THE BLOG
11/09/2009 05:12 am ET Updated Nov 17, 2011

Feeling Better? Emotions and Health Care Reform

The emotion-stokers of fear and anger are at it again, promulgating these emotions that manipulate the debate on health care reform. Instead of engaging in a healthy discussion of issues, their focus is on carefully orchestrated outbursts of anger. Town hall meetings to discuss health care have become town 'hell' meetings, with an assortment of citizens expressing fury that their legislators dare to consider alternatives to a health care system that is the most expensive and inefficient in the world. Ironically, the majority of these irate participants are senior citizens, who rely on and even say they like their government-financed health care system, Medicare. Those with a vested financial interest in maintaining our pricey health care 'nonsystem' in its current form use the age-old trick of instilling anger and fear of change.

Emotion always trumps reason. When arguments become heated, logic rarely prevails. We are neurally programmed to feel when we have to and to think when we can. Feeling can guide thought, leading us to pay attention to life threats or matters of the heart, while reason tempers emotion, giving us perspective. We know from neuroscience that there is constant competition between the limbic system, the emotional trigger at the base of the brain, and the frontal cortex, the center of reasoning and planning, at the front and top of the brain. Firing up the amygdala, a key part of the emotion system that mediates fear and anger, immediately overrides the frontal cortex, while cortical activity makes us stop and think, and inhibits limbic functioning.

There is a powerful object lesson in the moving funeral services for Senator Kennedy. The Democrats should embrace emotions that are the opposite of fear and hatred: love and compassion. The speeches about the senator were filled with warmth, humor, and above all, love. Senator Kennedy was the strongest voice over decades championing health care as a right, not a privilege. However, his most trenchant gift to us may be not the content of his beliefs, but the feelings that surrounded them. He loved his family and his country, even his adversaries, and he received love and respect in return. The New Deal may be history, but we need a Warm Deal right now. We need images of doctors, nurses, and other health professionals caring for patients, touching them, healing them.

Our economic health is tied to our national health. We cannot maintain our economic dominance, especially during these trying times, until universal health care is provided independent of employment. The insurance industry is plundering both our health and our wealth. This is the lesson that most of the advanced industrial democracies of the world have learned, and is one reason that they, with government-backed health insurance, are now competing so effectively with us economically. If you liked credit default swaps and subprime mortgages, then you'll love the way the insurance industry is mangling health care in the United States. Their overhead, bloated profits, and excessive executive compensation soaks up 27% of our health care dollars - more than we spend on doctors delivering medical care (25%).

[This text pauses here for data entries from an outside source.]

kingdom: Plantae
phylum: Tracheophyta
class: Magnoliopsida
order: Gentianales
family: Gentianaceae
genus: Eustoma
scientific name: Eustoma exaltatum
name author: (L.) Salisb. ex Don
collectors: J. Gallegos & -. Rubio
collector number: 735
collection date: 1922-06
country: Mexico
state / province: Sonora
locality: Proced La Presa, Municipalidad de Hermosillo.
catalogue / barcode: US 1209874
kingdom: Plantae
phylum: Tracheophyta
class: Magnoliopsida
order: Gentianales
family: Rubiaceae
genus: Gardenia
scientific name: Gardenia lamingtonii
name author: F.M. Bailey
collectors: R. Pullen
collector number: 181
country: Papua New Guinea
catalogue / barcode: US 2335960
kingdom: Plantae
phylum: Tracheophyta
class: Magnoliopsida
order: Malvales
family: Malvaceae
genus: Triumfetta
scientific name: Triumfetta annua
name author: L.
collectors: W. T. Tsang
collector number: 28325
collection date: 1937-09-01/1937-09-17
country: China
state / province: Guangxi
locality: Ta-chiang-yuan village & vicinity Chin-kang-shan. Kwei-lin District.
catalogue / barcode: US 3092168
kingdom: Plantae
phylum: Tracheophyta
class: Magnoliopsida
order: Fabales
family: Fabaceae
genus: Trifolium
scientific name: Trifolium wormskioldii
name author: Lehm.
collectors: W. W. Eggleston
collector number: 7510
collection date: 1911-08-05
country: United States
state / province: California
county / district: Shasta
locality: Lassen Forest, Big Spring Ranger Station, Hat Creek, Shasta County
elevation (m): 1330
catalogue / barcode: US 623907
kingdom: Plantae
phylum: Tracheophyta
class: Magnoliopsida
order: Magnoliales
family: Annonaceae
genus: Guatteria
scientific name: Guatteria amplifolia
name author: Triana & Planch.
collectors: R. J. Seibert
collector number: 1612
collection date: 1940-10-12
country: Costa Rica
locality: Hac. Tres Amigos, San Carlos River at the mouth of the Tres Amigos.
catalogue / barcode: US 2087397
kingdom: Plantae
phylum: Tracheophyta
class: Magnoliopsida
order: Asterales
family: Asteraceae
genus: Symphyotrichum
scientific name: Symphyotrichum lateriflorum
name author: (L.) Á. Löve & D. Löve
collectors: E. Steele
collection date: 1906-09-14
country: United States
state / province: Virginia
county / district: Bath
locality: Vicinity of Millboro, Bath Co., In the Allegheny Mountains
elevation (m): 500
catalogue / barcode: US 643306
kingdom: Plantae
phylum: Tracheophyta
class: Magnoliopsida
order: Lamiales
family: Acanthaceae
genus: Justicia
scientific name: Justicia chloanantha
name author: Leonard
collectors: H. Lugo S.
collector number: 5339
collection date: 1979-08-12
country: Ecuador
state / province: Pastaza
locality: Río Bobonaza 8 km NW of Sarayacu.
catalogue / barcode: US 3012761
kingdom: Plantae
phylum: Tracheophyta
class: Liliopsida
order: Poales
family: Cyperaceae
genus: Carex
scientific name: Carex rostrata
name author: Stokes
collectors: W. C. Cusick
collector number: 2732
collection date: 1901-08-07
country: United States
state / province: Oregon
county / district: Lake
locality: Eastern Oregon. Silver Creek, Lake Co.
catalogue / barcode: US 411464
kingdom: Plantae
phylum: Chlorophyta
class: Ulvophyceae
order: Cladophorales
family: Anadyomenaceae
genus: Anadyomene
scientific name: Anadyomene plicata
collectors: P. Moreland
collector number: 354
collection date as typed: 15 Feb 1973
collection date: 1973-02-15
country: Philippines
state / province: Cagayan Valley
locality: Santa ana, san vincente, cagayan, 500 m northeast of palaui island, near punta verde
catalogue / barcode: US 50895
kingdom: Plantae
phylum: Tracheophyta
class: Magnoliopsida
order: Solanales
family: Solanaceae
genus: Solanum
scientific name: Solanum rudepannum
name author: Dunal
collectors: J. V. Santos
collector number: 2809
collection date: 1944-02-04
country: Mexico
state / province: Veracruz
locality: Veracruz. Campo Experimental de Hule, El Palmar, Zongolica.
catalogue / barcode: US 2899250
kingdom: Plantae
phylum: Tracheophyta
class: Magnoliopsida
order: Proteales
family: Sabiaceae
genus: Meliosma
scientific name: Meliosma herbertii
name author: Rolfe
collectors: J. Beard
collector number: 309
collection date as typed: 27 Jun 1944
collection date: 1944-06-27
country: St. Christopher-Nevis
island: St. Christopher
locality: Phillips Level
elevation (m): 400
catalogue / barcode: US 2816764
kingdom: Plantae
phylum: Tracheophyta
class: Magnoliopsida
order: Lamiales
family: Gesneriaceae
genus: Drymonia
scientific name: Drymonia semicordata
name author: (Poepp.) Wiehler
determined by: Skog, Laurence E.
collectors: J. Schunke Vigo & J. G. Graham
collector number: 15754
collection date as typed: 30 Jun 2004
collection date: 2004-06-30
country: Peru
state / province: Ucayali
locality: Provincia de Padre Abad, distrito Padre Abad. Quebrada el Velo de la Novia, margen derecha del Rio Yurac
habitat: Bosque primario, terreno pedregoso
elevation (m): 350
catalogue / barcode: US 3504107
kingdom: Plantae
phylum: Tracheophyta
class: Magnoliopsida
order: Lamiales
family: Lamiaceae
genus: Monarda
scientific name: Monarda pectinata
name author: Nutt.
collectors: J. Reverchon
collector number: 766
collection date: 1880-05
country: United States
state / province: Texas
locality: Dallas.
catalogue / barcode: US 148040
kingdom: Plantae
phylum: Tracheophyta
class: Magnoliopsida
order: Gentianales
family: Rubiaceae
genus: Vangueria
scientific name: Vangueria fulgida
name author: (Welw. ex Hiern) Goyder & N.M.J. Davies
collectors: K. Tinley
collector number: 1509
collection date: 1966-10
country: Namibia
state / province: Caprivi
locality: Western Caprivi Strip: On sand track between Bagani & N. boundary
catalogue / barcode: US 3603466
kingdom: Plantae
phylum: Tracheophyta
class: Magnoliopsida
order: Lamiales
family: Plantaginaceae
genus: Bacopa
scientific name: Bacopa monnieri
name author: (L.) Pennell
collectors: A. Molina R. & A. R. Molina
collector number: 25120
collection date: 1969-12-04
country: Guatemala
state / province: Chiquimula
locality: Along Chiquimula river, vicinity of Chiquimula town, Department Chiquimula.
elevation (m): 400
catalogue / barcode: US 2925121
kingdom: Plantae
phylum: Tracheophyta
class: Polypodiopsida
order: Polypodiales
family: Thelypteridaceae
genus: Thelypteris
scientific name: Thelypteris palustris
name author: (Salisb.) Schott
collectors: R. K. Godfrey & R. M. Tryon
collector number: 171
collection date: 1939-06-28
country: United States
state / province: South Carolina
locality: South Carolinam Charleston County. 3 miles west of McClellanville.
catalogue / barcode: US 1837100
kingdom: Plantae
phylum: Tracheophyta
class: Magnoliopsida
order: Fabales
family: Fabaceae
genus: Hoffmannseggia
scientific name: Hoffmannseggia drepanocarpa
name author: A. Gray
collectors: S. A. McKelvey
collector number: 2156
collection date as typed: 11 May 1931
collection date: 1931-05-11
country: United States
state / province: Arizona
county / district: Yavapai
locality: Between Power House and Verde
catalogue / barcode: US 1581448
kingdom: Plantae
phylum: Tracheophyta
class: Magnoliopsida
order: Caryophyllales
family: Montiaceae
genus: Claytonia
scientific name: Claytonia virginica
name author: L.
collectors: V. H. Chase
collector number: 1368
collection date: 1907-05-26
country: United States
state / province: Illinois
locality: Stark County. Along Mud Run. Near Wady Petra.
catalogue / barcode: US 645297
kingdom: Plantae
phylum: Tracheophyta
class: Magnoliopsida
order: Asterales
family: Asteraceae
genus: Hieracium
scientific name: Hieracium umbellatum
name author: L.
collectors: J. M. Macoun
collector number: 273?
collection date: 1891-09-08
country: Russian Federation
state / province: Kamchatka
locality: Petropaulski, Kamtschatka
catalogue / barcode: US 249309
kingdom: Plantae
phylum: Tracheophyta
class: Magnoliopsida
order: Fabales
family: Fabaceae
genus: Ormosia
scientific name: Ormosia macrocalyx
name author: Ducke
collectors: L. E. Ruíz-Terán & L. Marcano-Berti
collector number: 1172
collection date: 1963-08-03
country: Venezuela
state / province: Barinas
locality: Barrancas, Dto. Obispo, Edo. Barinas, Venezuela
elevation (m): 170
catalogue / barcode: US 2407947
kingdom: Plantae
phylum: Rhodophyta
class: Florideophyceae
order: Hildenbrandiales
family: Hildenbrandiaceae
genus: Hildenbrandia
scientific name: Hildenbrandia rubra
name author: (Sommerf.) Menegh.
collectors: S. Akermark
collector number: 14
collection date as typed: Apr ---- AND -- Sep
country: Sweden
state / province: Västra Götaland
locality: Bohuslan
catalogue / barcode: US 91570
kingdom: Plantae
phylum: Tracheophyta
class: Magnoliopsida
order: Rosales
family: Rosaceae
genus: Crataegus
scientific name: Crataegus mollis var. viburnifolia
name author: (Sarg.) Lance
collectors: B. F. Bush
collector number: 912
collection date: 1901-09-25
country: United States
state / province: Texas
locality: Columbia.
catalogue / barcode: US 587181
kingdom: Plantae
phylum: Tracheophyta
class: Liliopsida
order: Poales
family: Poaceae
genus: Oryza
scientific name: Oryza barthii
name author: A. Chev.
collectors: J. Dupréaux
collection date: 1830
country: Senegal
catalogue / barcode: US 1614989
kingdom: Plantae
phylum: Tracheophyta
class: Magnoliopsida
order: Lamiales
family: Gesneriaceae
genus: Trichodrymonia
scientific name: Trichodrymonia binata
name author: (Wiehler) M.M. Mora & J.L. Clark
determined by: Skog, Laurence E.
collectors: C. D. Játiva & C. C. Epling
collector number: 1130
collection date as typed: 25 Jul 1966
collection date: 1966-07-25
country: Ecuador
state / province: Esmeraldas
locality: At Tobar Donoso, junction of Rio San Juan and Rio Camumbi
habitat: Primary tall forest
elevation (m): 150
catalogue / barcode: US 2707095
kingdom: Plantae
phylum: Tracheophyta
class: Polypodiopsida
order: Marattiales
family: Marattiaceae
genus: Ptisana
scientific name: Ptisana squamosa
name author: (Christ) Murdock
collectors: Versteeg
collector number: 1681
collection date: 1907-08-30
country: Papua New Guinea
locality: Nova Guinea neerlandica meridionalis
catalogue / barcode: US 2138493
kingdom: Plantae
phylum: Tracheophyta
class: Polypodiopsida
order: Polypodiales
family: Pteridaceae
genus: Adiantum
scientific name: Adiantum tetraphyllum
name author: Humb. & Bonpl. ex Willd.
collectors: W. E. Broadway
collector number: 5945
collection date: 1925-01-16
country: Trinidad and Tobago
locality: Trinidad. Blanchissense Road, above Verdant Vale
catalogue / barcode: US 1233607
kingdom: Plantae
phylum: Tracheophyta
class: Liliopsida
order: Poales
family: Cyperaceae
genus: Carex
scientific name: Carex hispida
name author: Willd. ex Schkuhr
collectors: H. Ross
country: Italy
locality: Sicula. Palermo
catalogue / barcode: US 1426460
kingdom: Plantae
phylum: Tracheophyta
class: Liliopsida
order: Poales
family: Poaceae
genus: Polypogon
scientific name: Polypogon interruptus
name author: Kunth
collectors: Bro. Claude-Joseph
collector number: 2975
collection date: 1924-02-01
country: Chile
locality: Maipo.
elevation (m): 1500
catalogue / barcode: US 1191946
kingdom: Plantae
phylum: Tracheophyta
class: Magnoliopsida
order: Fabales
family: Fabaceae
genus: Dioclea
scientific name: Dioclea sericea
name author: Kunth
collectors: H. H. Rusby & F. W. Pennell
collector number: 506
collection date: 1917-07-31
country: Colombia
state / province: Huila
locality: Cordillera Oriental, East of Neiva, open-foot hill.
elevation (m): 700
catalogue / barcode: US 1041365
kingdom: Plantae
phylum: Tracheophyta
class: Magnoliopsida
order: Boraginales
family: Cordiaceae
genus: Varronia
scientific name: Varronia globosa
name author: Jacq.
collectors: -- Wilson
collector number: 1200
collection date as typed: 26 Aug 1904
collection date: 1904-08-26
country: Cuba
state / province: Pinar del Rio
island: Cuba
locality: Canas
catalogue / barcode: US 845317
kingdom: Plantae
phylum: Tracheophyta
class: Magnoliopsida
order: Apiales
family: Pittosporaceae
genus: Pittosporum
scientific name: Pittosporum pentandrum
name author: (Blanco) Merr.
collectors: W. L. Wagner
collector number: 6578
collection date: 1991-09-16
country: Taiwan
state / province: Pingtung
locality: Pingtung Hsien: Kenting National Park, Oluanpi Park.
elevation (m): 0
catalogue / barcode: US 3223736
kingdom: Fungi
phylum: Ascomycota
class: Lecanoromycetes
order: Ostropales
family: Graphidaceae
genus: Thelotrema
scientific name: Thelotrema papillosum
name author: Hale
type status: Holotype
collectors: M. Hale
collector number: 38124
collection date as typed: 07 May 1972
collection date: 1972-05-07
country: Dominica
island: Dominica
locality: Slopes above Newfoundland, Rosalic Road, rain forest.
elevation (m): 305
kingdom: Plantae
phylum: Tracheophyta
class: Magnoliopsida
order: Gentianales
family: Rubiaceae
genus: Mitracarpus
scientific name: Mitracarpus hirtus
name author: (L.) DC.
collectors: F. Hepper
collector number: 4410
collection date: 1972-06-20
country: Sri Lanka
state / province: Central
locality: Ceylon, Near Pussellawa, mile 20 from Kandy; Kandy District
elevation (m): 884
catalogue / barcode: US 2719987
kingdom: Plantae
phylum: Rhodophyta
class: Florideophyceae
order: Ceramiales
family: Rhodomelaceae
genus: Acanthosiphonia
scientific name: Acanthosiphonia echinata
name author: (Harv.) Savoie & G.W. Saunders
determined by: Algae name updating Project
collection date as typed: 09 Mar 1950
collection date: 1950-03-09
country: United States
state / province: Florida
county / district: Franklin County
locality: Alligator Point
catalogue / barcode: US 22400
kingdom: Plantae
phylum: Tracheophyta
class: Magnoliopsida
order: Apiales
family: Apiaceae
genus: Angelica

By contrast, the overhead for our Medicare government health insurance is 2.7%, or 1/10th of this amount. The proposal for health insurance through nonprofit cooperatives is a recipe for failure. They cannot compete with the power and wealth of the insurance industry. We need a single-payer, unified system that eliminates the bewildering array of contracts, endless delays in payment, and intrusion of insurers between doctor and patient to survive medically and economically.

But will reason prevail? Not with peoples' limbic systems firing away like an NRA shooting range. The Democratic Party needs to fight fire with fire, or rather, with warmth, by portraying itself for what it is: the party of compassion. The Democrats plan comprehensive health care for the medically ill, not killing them as the Republicans would have us believe. Those who are proposing a new health care system for our country do so out of deep concern for the 45 million who are uninsured, for those with insurance who are nonetheless bankrupted by health care expenses, for those who cannot see the doctor they want or receive treatment they need because of capricious denial of coverage by health insurers. We need a counter-offensive that shows how to put the care back into health care.

A government-sponsored health plan is the healing touch we need and will force insurers to constrain their bloated profits and stop denying legitimate claims for coverage. Universal health care is a way to share the care for others that Senator Kennedy espoused over his half a century of public service. Emotion trumps reason. So let's make sure we use the right emotion.